>>>
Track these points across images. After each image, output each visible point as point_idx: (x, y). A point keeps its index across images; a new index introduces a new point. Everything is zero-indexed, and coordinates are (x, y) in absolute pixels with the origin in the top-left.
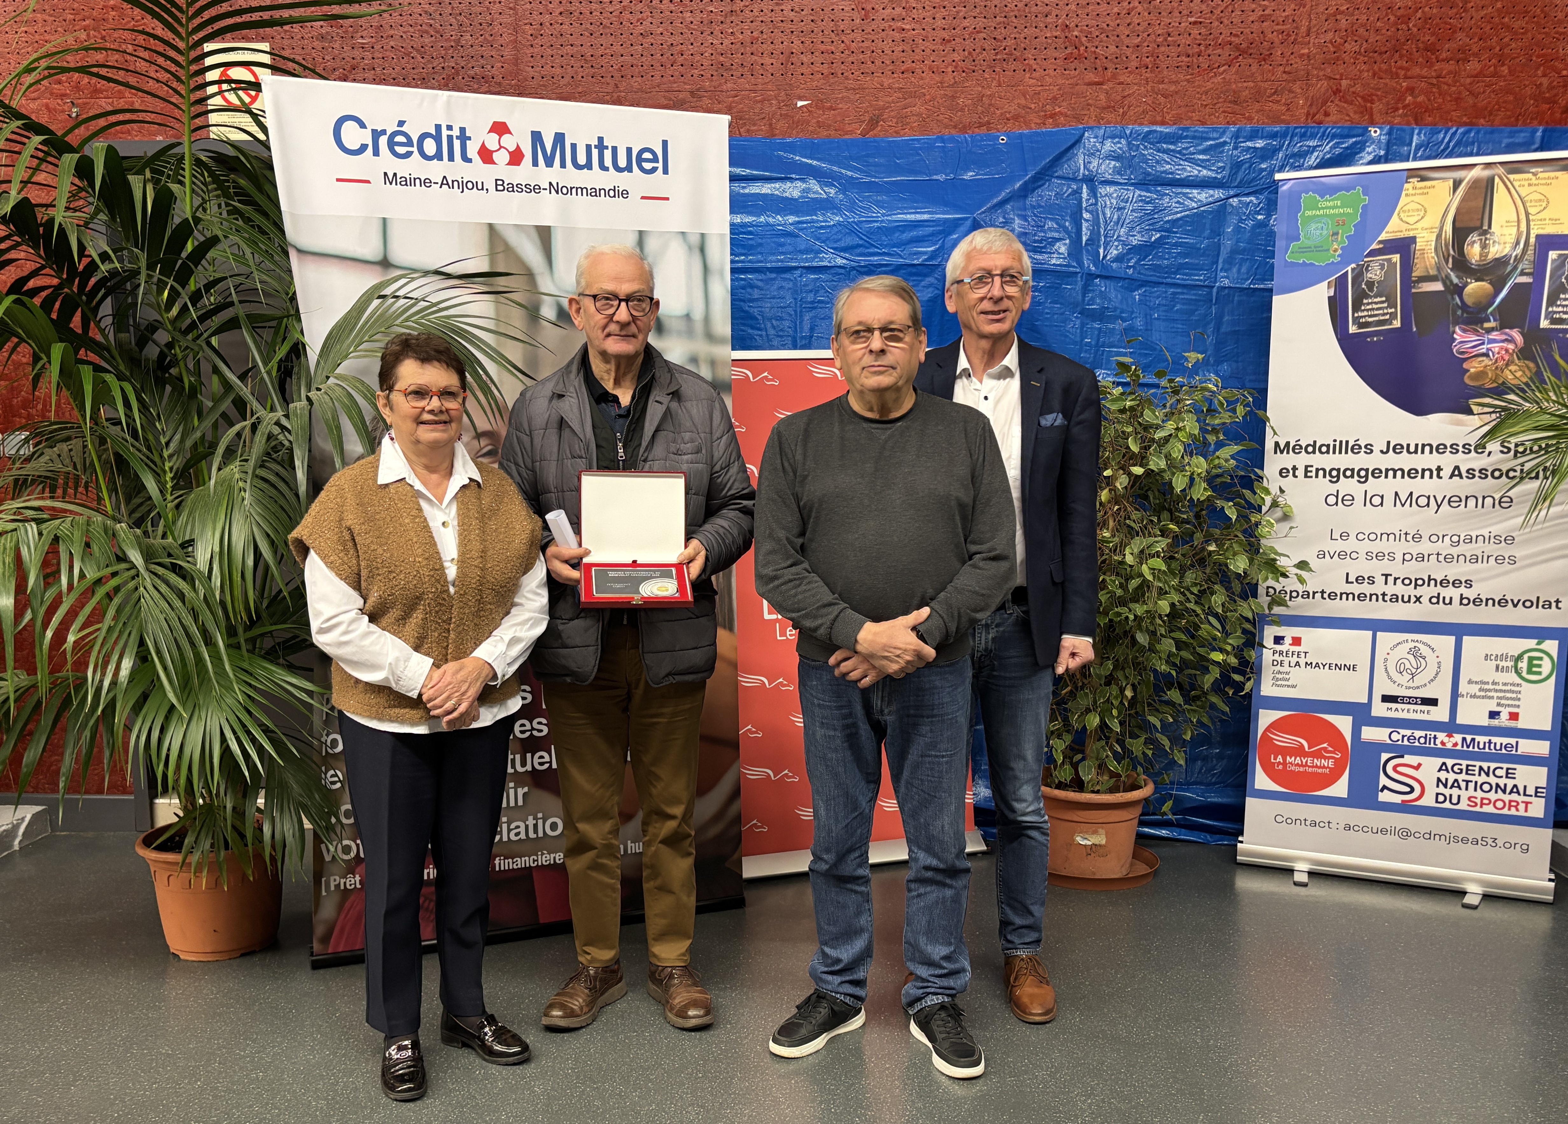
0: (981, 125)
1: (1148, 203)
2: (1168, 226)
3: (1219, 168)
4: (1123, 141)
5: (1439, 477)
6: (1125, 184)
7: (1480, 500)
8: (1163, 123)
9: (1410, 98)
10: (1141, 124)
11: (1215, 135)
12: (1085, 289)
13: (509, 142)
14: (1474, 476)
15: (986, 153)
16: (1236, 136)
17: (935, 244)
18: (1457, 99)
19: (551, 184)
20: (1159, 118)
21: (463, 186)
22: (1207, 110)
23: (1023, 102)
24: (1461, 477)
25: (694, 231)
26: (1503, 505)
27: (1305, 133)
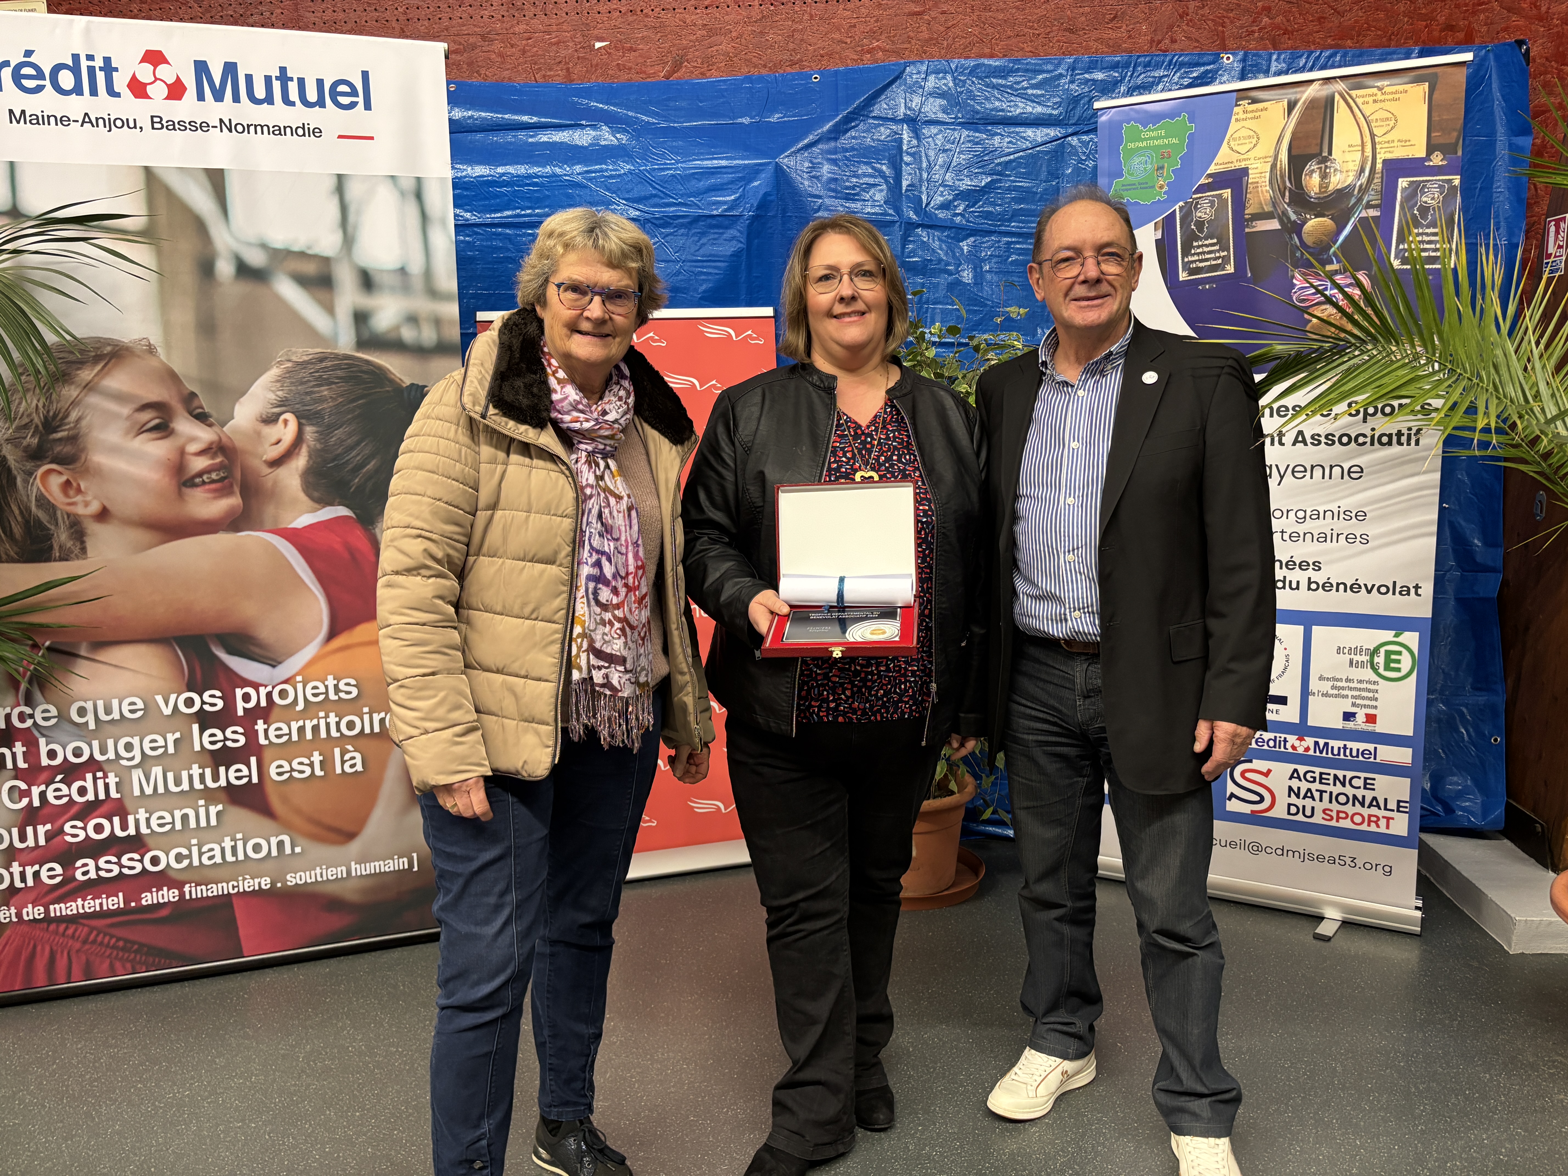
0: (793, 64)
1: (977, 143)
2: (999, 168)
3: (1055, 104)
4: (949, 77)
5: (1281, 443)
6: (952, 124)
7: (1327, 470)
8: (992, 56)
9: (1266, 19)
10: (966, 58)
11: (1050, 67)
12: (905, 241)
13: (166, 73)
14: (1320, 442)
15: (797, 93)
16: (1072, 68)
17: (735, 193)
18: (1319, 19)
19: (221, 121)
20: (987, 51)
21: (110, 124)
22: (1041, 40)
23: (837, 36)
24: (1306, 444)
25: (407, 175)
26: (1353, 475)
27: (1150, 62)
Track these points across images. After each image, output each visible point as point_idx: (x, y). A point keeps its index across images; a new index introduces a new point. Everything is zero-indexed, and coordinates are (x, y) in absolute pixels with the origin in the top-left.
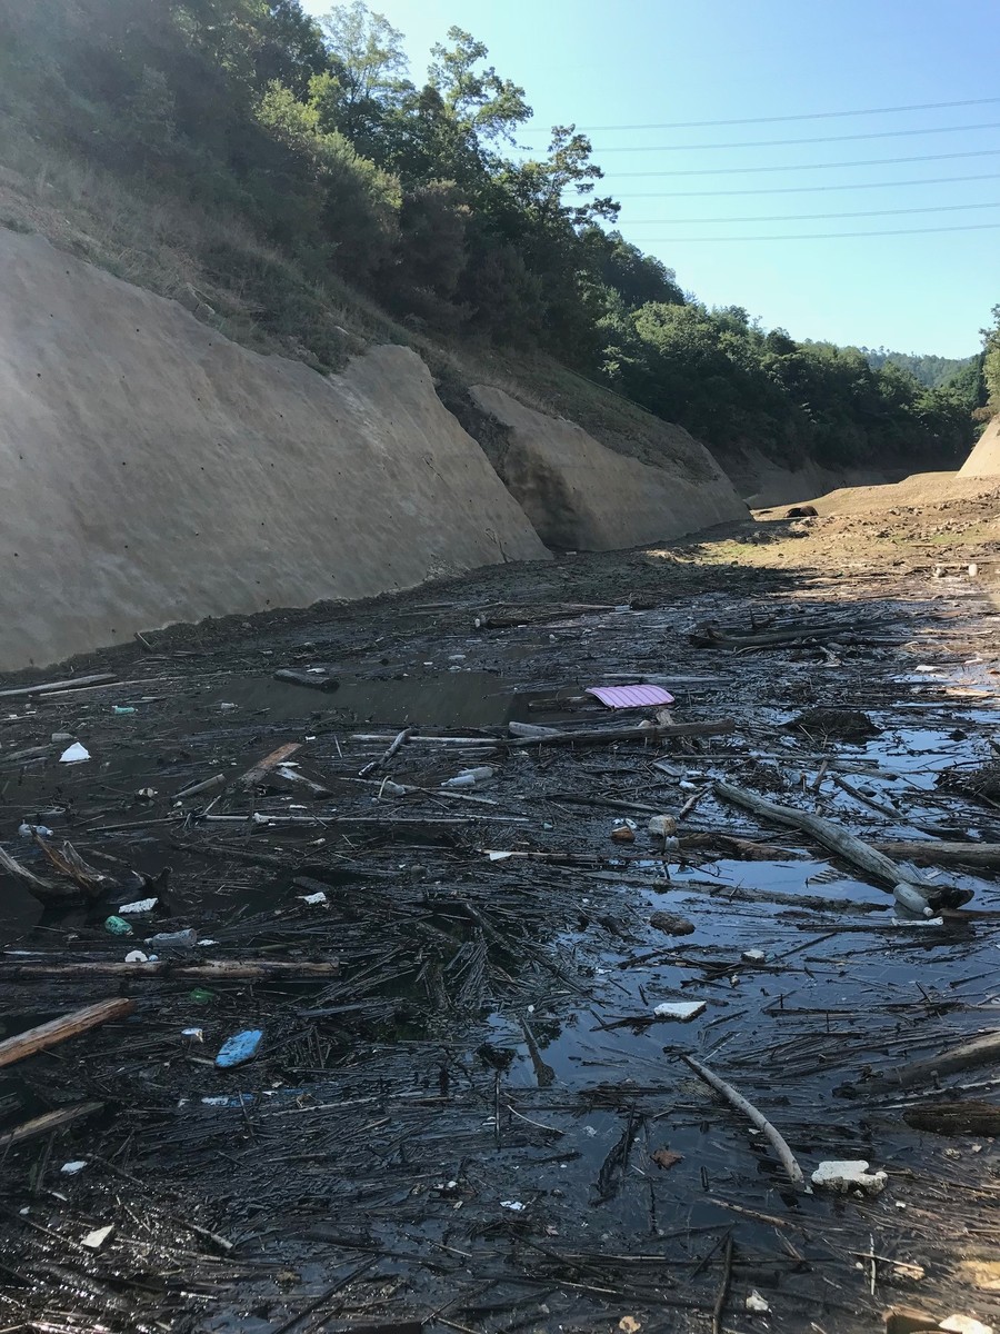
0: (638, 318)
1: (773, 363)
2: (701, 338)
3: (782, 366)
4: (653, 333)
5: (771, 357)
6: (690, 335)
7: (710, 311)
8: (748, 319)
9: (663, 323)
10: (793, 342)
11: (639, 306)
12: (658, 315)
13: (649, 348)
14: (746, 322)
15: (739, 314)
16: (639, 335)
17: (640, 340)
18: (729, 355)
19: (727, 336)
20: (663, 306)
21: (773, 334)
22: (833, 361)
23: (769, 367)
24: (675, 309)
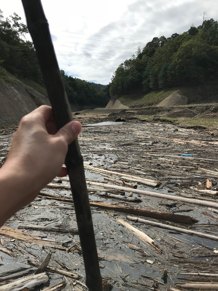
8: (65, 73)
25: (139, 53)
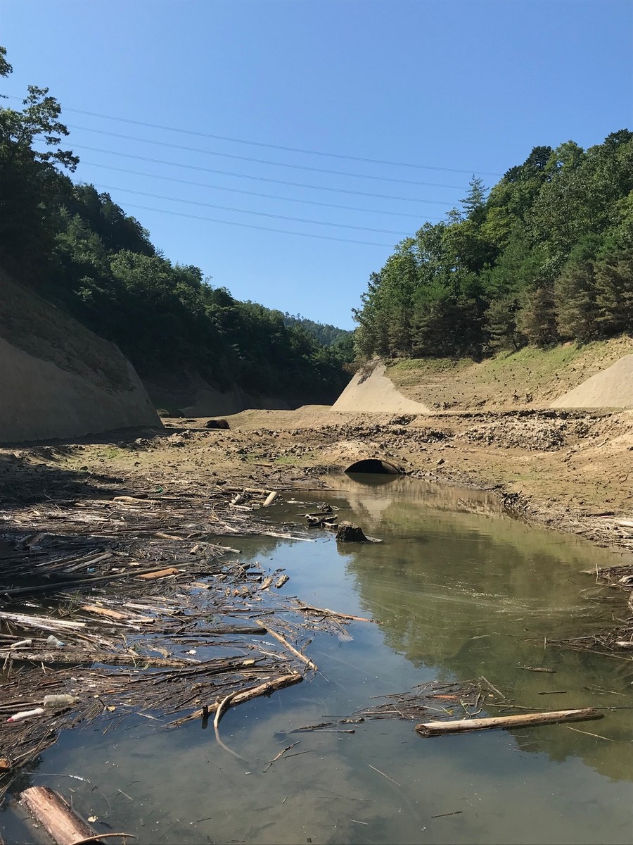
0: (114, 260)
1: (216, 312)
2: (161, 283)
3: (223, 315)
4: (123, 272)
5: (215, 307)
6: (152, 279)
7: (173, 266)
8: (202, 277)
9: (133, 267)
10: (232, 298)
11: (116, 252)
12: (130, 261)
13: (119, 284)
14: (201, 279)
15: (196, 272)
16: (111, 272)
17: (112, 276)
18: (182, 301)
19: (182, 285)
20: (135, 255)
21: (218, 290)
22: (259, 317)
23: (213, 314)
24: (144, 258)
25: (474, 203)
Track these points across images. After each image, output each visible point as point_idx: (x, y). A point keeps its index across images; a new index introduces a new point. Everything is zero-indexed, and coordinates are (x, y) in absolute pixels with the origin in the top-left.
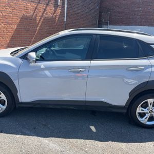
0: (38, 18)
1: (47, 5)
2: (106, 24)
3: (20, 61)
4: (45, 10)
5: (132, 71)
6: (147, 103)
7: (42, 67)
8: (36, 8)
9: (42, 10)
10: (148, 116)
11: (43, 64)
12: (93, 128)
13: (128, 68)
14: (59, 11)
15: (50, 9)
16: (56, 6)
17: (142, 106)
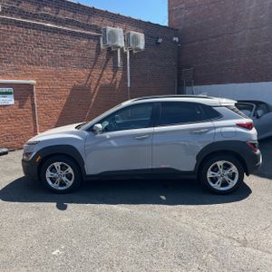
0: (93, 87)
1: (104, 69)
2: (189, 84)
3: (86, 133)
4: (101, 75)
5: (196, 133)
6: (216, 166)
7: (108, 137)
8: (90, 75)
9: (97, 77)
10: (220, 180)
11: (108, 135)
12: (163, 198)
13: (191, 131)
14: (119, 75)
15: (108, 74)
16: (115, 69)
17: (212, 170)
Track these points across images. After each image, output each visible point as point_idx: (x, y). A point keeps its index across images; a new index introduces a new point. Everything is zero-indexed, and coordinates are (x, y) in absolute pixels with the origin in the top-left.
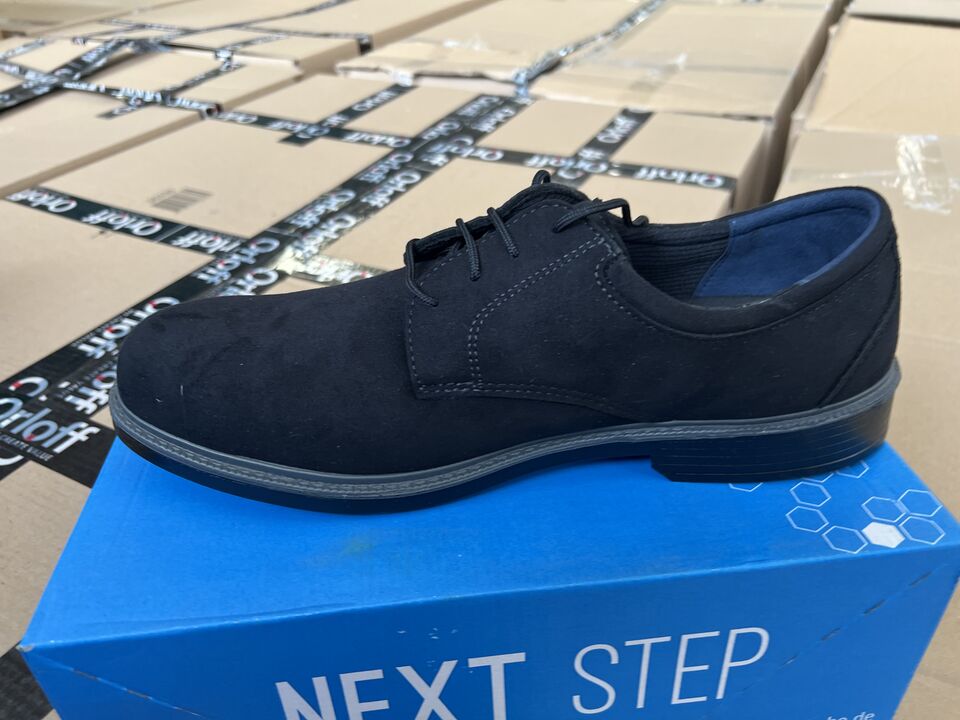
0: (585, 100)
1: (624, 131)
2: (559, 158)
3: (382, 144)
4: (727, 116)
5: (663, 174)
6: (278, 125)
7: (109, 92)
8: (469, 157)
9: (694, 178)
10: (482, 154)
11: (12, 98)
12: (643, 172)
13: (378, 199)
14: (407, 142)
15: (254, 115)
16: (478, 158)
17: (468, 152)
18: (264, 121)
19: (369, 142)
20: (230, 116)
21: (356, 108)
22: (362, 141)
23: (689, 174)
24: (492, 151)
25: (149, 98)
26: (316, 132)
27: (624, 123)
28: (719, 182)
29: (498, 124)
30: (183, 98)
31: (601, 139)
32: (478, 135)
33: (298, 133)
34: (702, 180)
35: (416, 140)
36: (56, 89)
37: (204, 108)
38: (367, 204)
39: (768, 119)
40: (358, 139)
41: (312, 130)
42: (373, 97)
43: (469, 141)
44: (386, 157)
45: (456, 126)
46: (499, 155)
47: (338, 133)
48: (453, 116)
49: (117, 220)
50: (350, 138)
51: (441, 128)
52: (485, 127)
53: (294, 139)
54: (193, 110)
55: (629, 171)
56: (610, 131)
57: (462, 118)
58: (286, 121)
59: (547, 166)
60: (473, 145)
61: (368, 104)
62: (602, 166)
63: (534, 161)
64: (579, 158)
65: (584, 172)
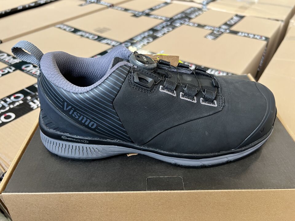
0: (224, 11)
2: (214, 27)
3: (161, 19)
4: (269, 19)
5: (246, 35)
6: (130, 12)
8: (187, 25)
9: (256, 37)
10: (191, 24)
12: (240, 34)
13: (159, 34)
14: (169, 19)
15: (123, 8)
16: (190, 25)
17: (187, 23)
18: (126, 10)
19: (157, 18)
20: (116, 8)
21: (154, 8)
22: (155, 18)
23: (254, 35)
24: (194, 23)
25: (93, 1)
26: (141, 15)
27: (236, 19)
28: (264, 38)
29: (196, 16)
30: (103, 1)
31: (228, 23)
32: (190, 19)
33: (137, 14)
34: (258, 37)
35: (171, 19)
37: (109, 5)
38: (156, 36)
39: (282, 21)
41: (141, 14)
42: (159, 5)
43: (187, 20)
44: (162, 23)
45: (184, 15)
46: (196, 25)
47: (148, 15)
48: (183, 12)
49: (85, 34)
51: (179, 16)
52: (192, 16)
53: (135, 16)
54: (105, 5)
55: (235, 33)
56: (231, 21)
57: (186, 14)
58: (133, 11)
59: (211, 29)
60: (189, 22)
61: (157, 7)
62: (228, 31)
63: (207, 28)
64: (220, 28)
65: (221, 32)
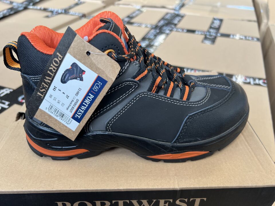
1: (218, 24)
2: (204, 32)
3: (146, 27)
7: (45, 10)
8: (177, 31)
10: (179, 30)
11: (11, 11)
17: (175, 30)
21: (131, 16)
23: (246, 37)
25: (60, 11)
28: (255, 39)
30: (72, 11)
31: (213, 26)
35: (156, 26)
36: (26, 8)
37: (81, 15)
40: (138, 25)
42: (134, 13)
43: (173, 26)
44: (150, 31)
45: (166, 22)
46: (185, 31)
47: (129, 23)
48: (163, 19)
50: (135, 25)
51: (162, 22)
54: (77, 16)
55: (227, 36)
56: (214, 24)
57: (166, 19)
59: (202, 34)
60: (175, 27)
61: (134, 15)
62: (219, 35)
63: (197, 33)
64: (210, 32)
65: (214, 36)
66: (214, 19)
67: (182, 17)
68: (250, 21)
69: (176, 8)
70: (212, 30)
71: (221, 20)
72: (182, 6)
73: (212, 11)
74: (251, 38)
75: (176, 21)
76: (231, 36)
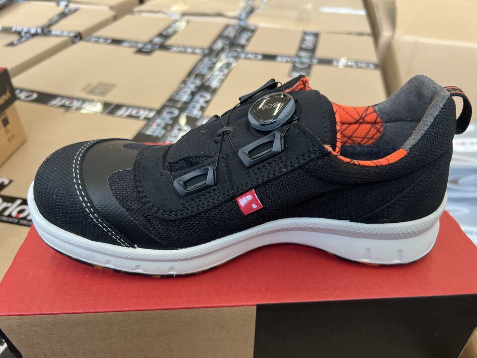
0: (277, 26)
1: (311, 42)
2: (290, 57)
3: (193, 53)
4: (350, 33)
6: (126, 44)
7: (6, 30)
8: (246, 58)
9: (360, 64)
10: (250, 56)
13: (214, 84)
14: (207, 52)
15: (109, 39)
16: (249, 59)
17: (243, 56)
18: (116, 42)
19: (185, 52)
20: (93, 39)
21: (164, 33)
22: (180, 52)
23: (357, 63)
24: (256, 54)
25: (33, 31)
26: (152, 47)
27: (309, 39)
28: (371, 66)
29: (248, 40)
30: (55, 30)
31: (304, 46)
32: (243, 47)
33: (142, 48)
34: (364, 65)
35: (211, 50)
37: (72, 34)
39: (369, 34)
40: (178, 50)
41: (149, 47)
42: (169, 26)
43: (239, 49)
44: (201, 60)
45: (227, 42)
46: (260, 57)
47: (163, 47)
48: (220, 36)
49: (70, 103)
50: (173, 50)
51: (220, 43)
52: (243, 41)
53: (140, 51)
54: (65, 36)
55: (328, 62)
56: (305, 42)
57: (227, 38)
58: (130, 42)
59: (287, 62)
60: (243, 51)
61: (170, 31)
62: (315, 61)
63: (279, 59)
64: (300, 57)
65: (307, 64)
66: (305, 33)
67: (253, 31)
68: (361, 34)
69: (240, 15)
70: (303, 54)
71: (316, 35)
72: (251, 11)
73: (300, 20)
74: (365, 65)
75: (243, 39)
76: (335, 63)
<<<
Exercise
Using only the entries above, output the line with "31: (601, 139)", the line with "64: (579, 158)", and all lines between them, exactly as they stand.

Solution to the problem
31: (601, 139)
32: (478, 135)
33: (298, 133)
34: (702, 180)
35: (416, 140)
36: (56, 89)
37: (204, 108)
38: (367, 204)
39: (768, 119)
40: (358, 139)
41: (312, 130)
42: (373, 97)
43: (469, 141)
44: (386, 157)
45: (456, 126)
46: (499, 155)
47: (338, 133)
48: (453, 116)
49: (117, 220)
50: (350, 138)
51: (441, 128)
52: (485, 127)
53: (294, 139)
54: (193, 110)
55: (629, 171)
56: (610, 131)
57: (462, 118)
58: (286, 121)
59: (547, 166)
60: (473, 145)
61: (368, 104)
62: (602, 166)
63: (534, 161)
64: (579, 158)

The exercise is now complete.